*Your goal:* If an entry below contains an image, drop the image and retype the rest exactly.

▼

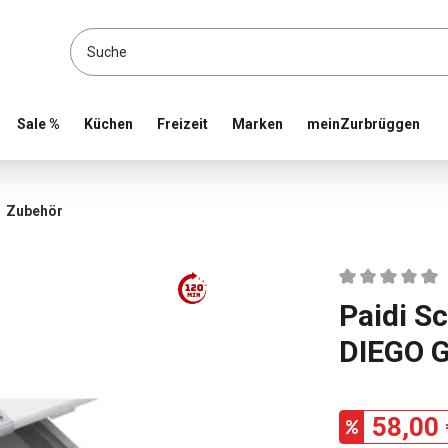
location and shop online
Sale %
Küchen
Freizeit
Marken
meinZurbrüggen
Zubehör
Durchschnittlic
Paidi S
DIEGO 
58,00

▲

*The answer:*
location and shop online
Sale %
Küchen
Freizeit
Marken
meinZurbrüggen
Zubehör
Durchschnittlic
Paidi S
DIEGO 
58,00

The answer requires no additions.